The panel suggests that including dermatologists in the team and building cutaneous toxicities team(s) may be beneficial for providing urgent access to care, managing dangerous or life-threatening cutaneous symptoms, and improving quality of life.^25,26 Consultation with a dermatologist may also reduce the risk of disruption of oncologic treatment.^25,26

Chen et al. (2019) showed that patients were less likely to receive systemic steroids if a dermatologist was involved in treating cutaneous toxicities.^25,26

Implementation of the Algorithm

A multidisciplinary shared care model will be used when implementing the algorithm. The model will include medical oncologists, family practice/internal medicine, dermatologists, oncology nurses, advanced practice providers (APPs), nurse practitioner (NP), physician assistant (PA), and pharmacists. Additionally, oncology patient organizations need to be informed and included in the process.

Limitations

A few physicians developed the algorithm, representing a few centers, and did not include patients in the development.

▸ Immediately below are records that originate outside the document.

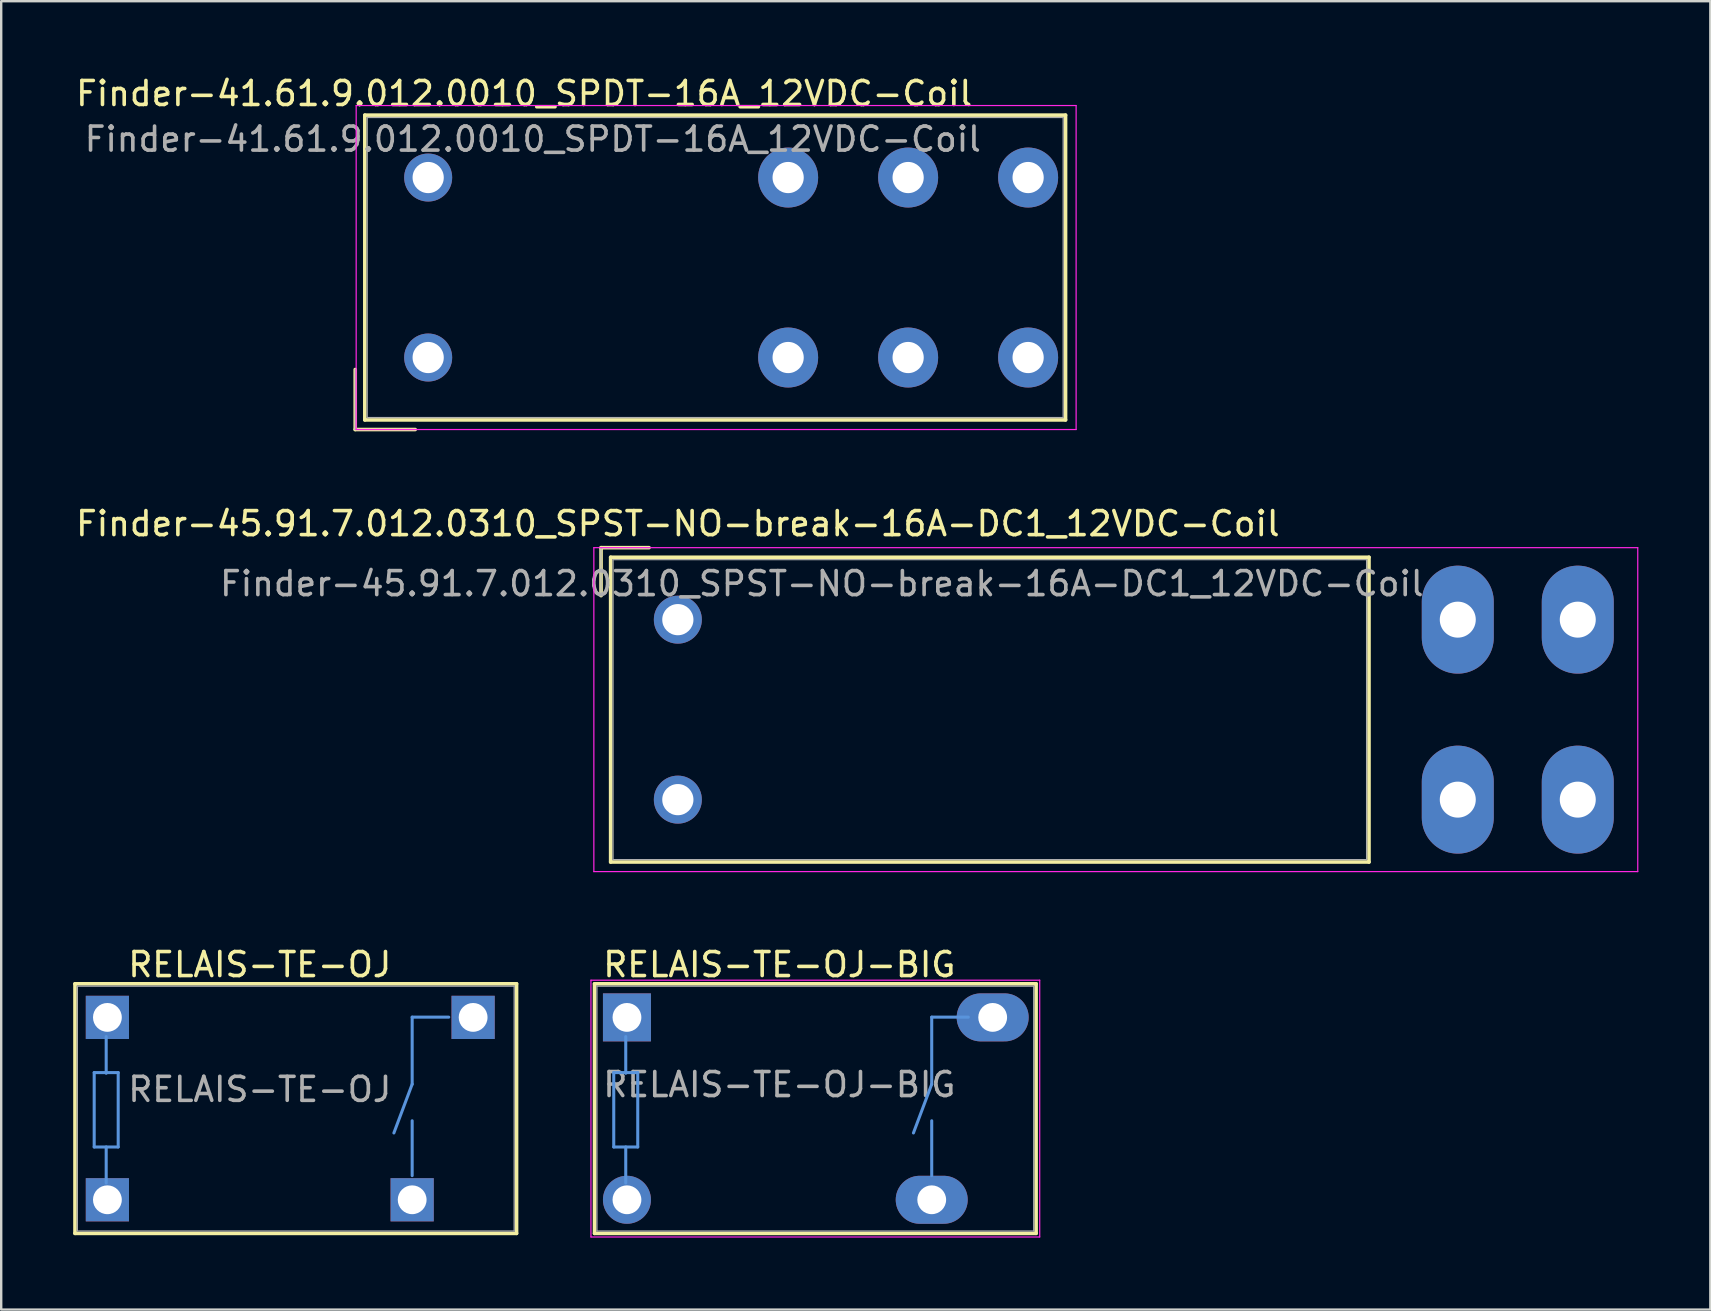
<source format=kicad_pcb>
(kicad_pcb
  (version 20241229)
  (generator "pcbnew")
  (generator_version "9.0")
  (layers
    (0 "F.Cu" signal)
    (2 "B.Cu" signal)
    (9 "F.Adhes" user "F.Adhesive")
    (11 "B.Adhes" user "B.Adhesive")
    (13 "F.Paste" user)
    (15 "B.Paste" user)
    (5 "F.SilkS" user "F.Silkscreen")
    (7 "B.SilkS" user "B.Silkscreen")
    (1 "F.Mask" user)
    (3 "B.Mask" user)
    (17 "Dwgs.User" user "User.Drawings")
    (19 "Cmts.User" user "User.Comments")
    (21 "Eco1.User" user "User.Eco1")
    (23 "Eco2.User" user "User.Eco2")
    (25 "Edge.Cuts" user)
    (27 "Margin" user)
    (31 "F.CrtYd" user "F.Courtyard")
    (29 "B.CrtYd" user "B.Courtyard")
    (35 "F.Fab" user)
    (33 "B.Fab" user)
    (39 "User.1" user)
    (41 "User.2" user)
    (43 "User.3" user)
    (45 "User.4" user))
  (footprint "RELAIS-TE-OJ-BIG"
    (layer "F.Cu")
    (at 29.425 43.145)
    (property "Reference" "RELAIS-TE-OJ-BIG" (at 0 -1 0) (layer "F.Fab") (effects (font (size 1 1) (thickness 0.15))))
    (attr through_hole)
    (fp_line (start -7.7 -5.2) (end 10.7 -5.2) (stroke (width 0.15) (type solid)) (layer "F.SilkS"))
    (fp_line (start -7.7 5.2) (end -7.7 -5.2) (stroke (width 0.15) (type solid)) (layer "F.SilkS"))
    (fp_line (start 10.7 -5.2) (end 10.7 5.2) (stroke (width 0.15) (type solid)) (layer "F.SilkS"))
    (fp_line (start 10.7 5.2) (end -7.7 5.2) (stroke (width 0.15) (type solid)) (layer "F.SilkS"))
    (fp_line (start -6.9 -1.5) (end -6.9 1.6) (stroke (width 0.127) (type solid)) (layer "Cmts.User"))
    (fp_line (start -6.9 1.6) (end -5.9 1.6) (stroke (width 0.127) (type solid)) (layer "Cmts.User"))
    (fp_line (start -6.4 -3) (end -6.4 -1.473) (stroke (width 0.127) (type solid)) (layer "Cmts.User"))
    (fp_line (start -6.4 3.1) (end -6.4 1.6) (stroke (width 0.127) (type solid)) (layer "Cmts.User"))
    (fp_line (start -5.9 -1.5) (end -6.9 -1.5) (stroke (width 0.127) (type solid)) (layer "Cmts.User"))
    (fp_line (start -5.9 1.6) (end -5.9 -1.5) (stroke (width 0.127) (type solid)) (layer "Cmts.User"))
    (fp_line (start 6.35 -3.81) (end 6.35 -1.016) (stroke (width 0.127) (type solid)) (layer "Cmts.User"))
    (fp_line (start 6.35 -1.016) (end 5.588 1.016) (stroke (width 0.127) (type solid)) (layer "Cmts.User"))
    (fp_line (start 6.35 2.794) (end 6.35 0.508) (stroke (width 0.127) (type solid)) (layer "Cmts.User"))
    (fp_line (start 7.874 -3.81) (end 6.35 -3.81) (stroke (width 0.127) (type solid)) (layer "Cmts.User"))
    (fp_line (start -7.85 -5.35) (end 10.85 -5.35) (stroke (width 0.05) (type solid)) (layer "F.CrtYd"))
    (fp_line (start -7.85 5.35) (end -7.85 -5.35) (stroke (width 0.05) (type solid)) (layer "F.CrtYd"))
    (fp_line (start 10.85 -5.35) (end 10.85 5.35) (stroke (width 0.05) (type solid)) (layer "F.CrtYd"))
    (fp_line (start 10.85 5.35) (end -7.85 5.35) (stroke (width 0.05) (type solid)) (layer "F.CrtYd"))
    (fp_line (start -7.6 -5.1) (end 10.6 -5.1) (stroke (width 0.05) (type solid)) (layer "F.Fab"))
    (fp_line (start -7.6 5.1) (end -7.6 -5.1) (stroke (width 0.05) (type solid)) (layer "F.Fab"))
    (fp_line (start 10.6 -5.1) (end 10.6 5.1) (stroke (width 0.05) (type solid)) (layer "F.Fab"))
    (fp_line (start 10.6 5.1) (end -7.6 5.1) (stroke (width 0.05) (type solid)) (layer "F.Fab"))
    (fp_text user "${REFERENCE}" (at 0 -6 0) (layer "F.SilkS") (effects (font (size 1 1) (thickness 0.15))))
    (pad "11" thru_hole oval (at 8.89 -3.8) (size 3 2) (drill 1.2) (layers "*.Cu" "*.Mask"))
    (pad "14" thru_hole oval (at 6.35 3.8) (size 3 2) (drill 1.2) (layers "*.Cu" "*.Mask"))
    (pad "A1" thru_hole rect (at -6.35 -3.8) (size 2 2) (drill 1.2) (layers "*.Cu" "*.Mask"))
    (pad "A2" thru_hole circle (at -6.35 3.8) (size 2 2) (drill 1.2) (layers "*.Cu" "*.Mask")))
  (footprint "RELAIS-TE-OJ"
    (layer "F.Cu")
    (at 7.775 43.145)
    (property "Reference" "RELAIS-TE-OJ" (at 0 -0.8 0) (layer "F.Fab") (effects (font (size 1 1) (thickness 0.15))))
    (attr through_hole)
    (fp_line (start -7.7 -5.2) (end 10.7 -5.2) (stroke (width 0.15) (type solid)) (layer "F.SilkS"))
    (fp_line (start -7.7 5.2) (end -7.7 -5.2) (stroke (width 0.15) (type solid)) (layer "F.SilkS"))
    (fp_line (start 10.7 -5.2) (end 10.7 5.2) (stroke (width 0.15) (type solid)) (layer "F.SilkS"))
    (fp_line (start 10.7 5.2) (end -7.7 5.2) (stroke (width 0.15) (type solid)) (layer "F.SilkS"))
    (fp_line (start -6.9 -1.5) (end -6.9 1.6) (stroke (width 0.127) (type solid)) (layer "Cmts.User"))
    (fp_line (start -6.9 1.6) (end -5.9 1.6) (stroke (width 0.127) (type solid)) (layer "Cmts.User"))
    (fp_line (start -6.4 -3) (end -6.4 -1.473) (stroke (width 0.127) (type solid)) (layer "Cmts.User"))
    (fp_line (start -6.4 3.1) (end -6.4 1.6) (stroke (width 0.127) (type solid)) (layer "Cmts.User"))
    (fp_line (start -5.9 -1.5) (end -6.9 -1.5) (stroke (width 0.127) (type solid)) (layer "Cmts.User"))
    (fp_line (start -5.9 1.6) (end -5.9 -1.5) (stroke (width 0.127) (type solid)) (layer "Cmts.User"))
    (fp_line (start 6.35 -3.81) (end 6.35 -1.016) (stroke (width 0.127) (type solid)) (layer "Cmts.User"))
    (fp_line (start 6.35 -1.016) (end 5.588 1.016) (stroke (width 0.127) (type solid)) (layer "Cmts.User"))
    (fp_line (start 6.35 2.794) (end 6.35 0.508) (stroke (width 0.127) (type solid)) (layer "Cmts.User"))
    (fp_line (start 7.874 -3.81) (end 6.35 -3.81) (stroke (width 0.127) (type solid)) (layer "Cmts.User"))
    (fp_line (start -7.6 -5.1) (end 10.6 -5.1) (stroke (width 0.05) (type solid)) (layer "F.Fab"))
    (fp_line (start -7.6 5.1) (end -7.6 -5.1) (stroke (width 0.05) (type solid)) (layer "F.Fab"))
    (fp_line (start 10.6 -5.1) (end 10.6 5.1) (stroke (width 0.05) (type solid)) (layer "F.Fab"))
    (fp_line (start 10.6 5.1) (end -7.6 5.1) (stroke (width 0.05) (type solid)) (layer "F.Fab"))
    (fp_text user "${REFERENCE}" (at 0 -6 0) (layer "F.SilkS") (effects (font (size 1 1) (thickness 0.15))))
    (pad "11" thru_hole rect (at 8.89 -3.8) (size 1.8 1.8) (drill 1.2) (layers "*.Cu" "*.Mask"))
    (pad "14" thru_hole rect (at 6.35 3.8) (size 1.8 1.8) (drill 1.2) (layers "*.Cu" "*.Mask"))
    (pad "A1" thru_hole rect (at -6.35 -3.8) (size 1.8 1.8) (drill 1.2) (layers "*.Cu" "*.Mask"))
    (pad "A2" thru_hole rect (at -6.35 3.8) (size 1.8 1.8) (drill 1.2) (layers "*.Cu" "*.Mask")))
  (footprint "Finder-45.91.7.012.0310_SPST-NO-break-16A-DC1_12VDC-Coil"
    (layer "F.Cu")
    (at 25.196 22.771)
    (property "Reference" "Finder-45.91.7.012.0310_SPST-NO-break-16A-DC1_12VDC-Coil" (at 6 -1.5 0) (layer "F.Fab") (effects (font (size 1 1) (thickness 0.15))))
    (attr through_hole)
    (fp_line (start -3.2 -3) (end -3.2 -1) (stroke (width 0.15) (type solid)) (layer "F.SilkS"))
    (fp_line (start -2.8 -2.6) (end 28.8 -2.6) (stroke (width 0.15) (type solid)) (layer "F.SilkS"))
    (fp_line (start -2.8 10.1) (end -2.8 -2.6) (stroke (width 0.15) (type solid)) (layer "F.SilkS"))
    (fp_line (start -1.2 -3) (end -3.2 -3) (stroke (width 0.15) (type solid)) (layer "F.SilkS"))
    (fp_line (start 28.8 -2.6) (end 28.8 10.1) (stroke (width 0.15) (type solid)) (layer "F.SilkS"))
    (fp_line (start 28.8 10.1) (end -2.8 10.1) (stroke (width 0.15) (type solid)) (layer "F.SilkS"))
    (fp_line (start -3.5 -3) (end 40 -3) (stroke (width 0.05) (type solid)) (layer "F.CrtYd"))
    (fp_line (start -3.5 10.5) (end -3.5 -3) (stroke (width 0.05) (type solid)) (layer "F.CrtYd"))
    (fp_line (start 40 -3) (end 40 10.5) (stroke (width 0.05) (type solid)) (layer "F.CrtYd"))
    (fp_line (start 40 10.5) (end -3.5 10.5) (stroke (width 0.05) (type solid)) (layer "F.CrtYd"))
    (fp_line (start -3.2 -3) (end -3.2 -1) (stroke (width 0.05) (type solid)) (layer "F.Fab"))
    (fp_line (start -2.7 -2.5) (end 28.7 -2.5) (stroke (width 0.05) (type solid)) (layer "F.Fab"))
    (fp_line (start -2.7 10) (end -2.7 -2.5) (stroke (width 0.05) (type solid)) (layer "F.Fab"))
    (fp_line (start -1.2 -3) (end -3.2 -3) (stroke (width 0.05) (type solid)) (layer "F.Fab"))
    (fp_line (start 28.7 -2.5) (end 28.7 10) (stroke (width 0.05) (type solid)) (layer "F.Fab"))
    (fp_line (start 28.7 10) (end -2.7 10) (stroke (width 0.05) (type solid)) (layer "F.Fab"))
    (fp_text user "${REFERENCE}" (at 0 -4 0) (layer "F.SilkS") (effects (font (size 1 1) (thickness 0.15))))
    (pad "1" thru_hole circle (at 0 0) (size 2 2) (drill 1.3) (layers "*.Cu" "*.Mask"))
    (pad "2" thru_hole circle (at 0 7.5) (size 2 2) (drill 1.3) (layers "*.Cu" "*.Mask"))
    (pad "3" thru_hole oval (at 32.5 0) (size 3 4.5) (drill 1.5) (layers "*.Cu" "*.Mask"))
    (pad "4" thru_hole oval (at 32.5 7.5) (size 3 4.5) (drill 1.5) (layers "*.Cu" "*.Mask"))
    (pad "5" thru_hole oval (at 37.5 0) (size 3 4.5) (drill 1.5) (layers "*.Cu" "*.Mask"))
    (pad "6" thru_hole oval (at 37.5 7.5) (size 3 4.5) (drill 1.5) (layers "*.Cu" "*.Mask")))
  (footprint "Finder-41.61.9.012.0010_SPDT-16A_12VDC-Coil"
    (layer "F.Cu")
    (at 14.792 11.848)
    (property "Reference" "Finder-41.61.9.012.0010_SPDT-16A_12VDC-Coil" (at 4.36 -9.1 0) (layer "F.Fab") (effects (font (size 1 1) (thickness 0.15))))
    (attr through_hole)
    (fp_line (start -3.04 0.5) (end -3.04 3) (stroke (width 0.15) (type solid)) (layer "F.SilkS"))
    (fp_line (start -3.04 3) (end -0.54 3) (stroke (width 0.15) (type solid)) (layer "F.SilkS"))
    (fp_line (start -2.64 -10.1) (end 26.56 -10.1) (stroke (width 0.15) (type solid)) (layer "F.SilkS"))
    (fp_line (start -2.64 2.6) (end -2.64 -10.1) (stroke (width 0.15) (type solid)) (layer "F.SilkS"))
    (fp_line (start 26.56 -10.1) (end 26.56 2.6) (stroke (width 0.15) (type solid)) (layer "F.SilkS"))
    (fp_line (start 26.56 2.6) (end -2.64 2.6) (stroke (width 0.15) (type solid)) (layer "F.SilkS"))
    (fp_line (start -3 -10.5) (end 27 -10.5) (stroke (width 0.05) (type solid)) (layer "F.CrtYd"))
    (fp_line (start -3 3) (end -3 -10.5) (stroke (width 0.05) (type solid)) (layer "F.CrtYd"))
    (fp_line (start 27 -10.5) (end 27 3) (stroke (width 0.05) (type solid)) (layer "F.CrtYd"))
    (fp_line (start 27 3) (end -3 3) (stroke (width 0.05) (type solid)) (layer "F.CrtYd"))
    (fp_line (start -3.04 0.5) (end -3.04 3) (stroke (width 0.05) (type solid)) (layer "F.Fab"))
    (fp_line (start -3.04 3) (end -0.54 3) (stroke (width 0.05) (type solid)) (layer "F.Fab"))
    (fp_line (start -2.54 -10) (end 26.46 -10) (stroke (width 0.05) (type solid)) (layer "F.Fab"))
    (fp_line (start -2.54 2.5) (end -2.54 -10) (stroke (width 0.05) (type solid)) (layer "F.Fab"))
    (fp_line (start 26.46 -10) (end 26.46 2.5) (stroke (width 0.05) (type solid)) (layer "F.Fab"))
    (fp_line (start 26.46 2.5) (end -2.54 2.5) (stroke (width 0.05) (type solid)) (layer "F.Fab"))
    (fp_text user "${REFERENCE}" (at 4 -11 0) (layer "F.SilkS") (effects (font (size 1 1) (thickness 0.15))))
    (pad "1" thru_hole circle (at 0 0) (size 2 2) (drill 1.3) (layers "*.Cu" "*.Mask"))
    (pad "2" thru_hole circle (at 0 -7.5) (size 2 2) (drill 1.3) (layers "*.Cu" "*.Mask"))
    (pad "3" thru_hole circle (at 15 0) (size 2.5 2.5) (drill 1.3) (layers "*.Cu" "*.Mask"))
    (pad "4" thru_hole circle (at 15 -7.5) (size 2.5 2.5) (drill 1.3) (layers "*.Cu" "*.Mask"))
    (pad "5" thru_hole circle (at 20 0) (size 2.5 2.5) (drill 1.3) (layers "*.Cu" "*.Mask"))
    (pad "6" thru_hole circle (at 20 -7.5) (size 2.5 2.5) (drill 1.3) (layers "*.Cu" "*.Mask"))
    (pad "7" thru_hole circle (at 25 0) (size 2.5 2.5) (drill 1.3) (layers "*.Cu" "*.Mask"))
    (pad "8" thru_hole circle (at 25 -7.5) (size 2.5 2.5) (drill 1.3) (layers "*.Cu" "*.Mask")))
  (gr_rect
    (start -3 -3)
    (end 68.221 51.52)
    (stroke (width 0.1) (type default))
    (fill no)
    (layer "Edge.Cuts")))
</source>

Although limited evidence was available to guide the development, the project will hopefully spur more skincare studies to prevent and manage cutaneous toxicities.

Conclusion

The CaSMO algorithm focuses on general skincare measures to prevent or reduce the severity of cancer-treatment-related cutaneous toxicities. Increased awareness of cutaneous adverse events by the multidisciplinary team treating and guiding the cancer patient through their journey may improve treatment tolerance. Moreover, daily and frequent skincare use, including cleansers and moisturizers to support skin hydration, may help prevent cutaneous toxicities or reduce their severity, leading to improved patient outcomes.